Member of the Idaho Senate from the 20th district
- Incumbent
- Assumed office December 1, 2024
- Preceded by: Chuck Winder

Personal details
- Born: 1986 or 1987 (age 39–40)
- Party: Republican
- Spouse: Michelle Keyser
- Children: 3
- Education: Vanguard University (B.A.)
- Website: joshkeyser4idaho.com

= Josh Keyser =

American politician (born 1986-1987)

Josh Keyser (born 1986-1987) is an American politician and businessman who is currently serving as a Republican member of the Idaho Senate, representing the 20th district. He was first elected in 2024, defeating Republican incumbent and former Senate Leader Chuck Winder with 52% of the vote in the Republican primary.

== Personal life and career ==
Keyser formerly served as a Marine and trained for the Boise Police Department.

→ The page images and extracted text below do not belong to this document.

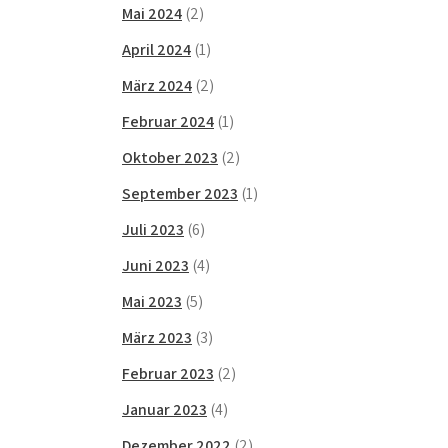
Mai 2024
(2)
April 2024
(1)
März 2024
(2)
Februar 2024
(1)
Oktober 2023
(2)
September 2023
(1)
Juli 2023
(6)
Juni 2023
(4)
Mai 2023
(5)
März 2023
(3)
Februar 2023
(2)
Januar 2023
(4)
Dezember 2022
(2)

He graduated with a Bachelor of Arts degree in Business from Vanguard University. He moved to Meridian from California in 2018.

== Political views ==
=== Homelessness ===
Keyser was a co-sponsor of two bills in March 2025 which banned homeless encampments, such as tents, from being placed on public property, including cars and sidewalks.

=== Welfare ===
Keyser co-sponsored House Bill 199 in March 2025, which lowers the cap of maximum income for refugees in Idaho for federal medical aid.